▶ Your objective:
Each line of the data must be reproduced as it appears.

=== Begin Enclosure ===

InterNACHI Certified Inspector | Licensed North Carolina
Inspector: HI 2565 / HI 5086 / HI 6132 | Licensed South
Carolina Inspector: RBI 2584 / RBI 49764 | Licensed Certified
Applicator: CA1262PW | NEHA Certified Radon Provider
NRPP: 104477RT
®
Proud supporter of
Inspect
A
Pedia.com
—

=== End Enclosure ===

▶ Task response:
InterNACHI Certified Inspector | Licensed North Carolina
Inspector: HI 2565 / HI 5086 / HI 6132 | Licensed South
Carolina Inspector: RBI 2584 / RBI 49764 | Licensed Certified
Applicator: CA1262PW | NEHA Certified Radon Provider
NRPP: 104477RT
®
Proud supporter of
Inspect
A
Pedia.com
—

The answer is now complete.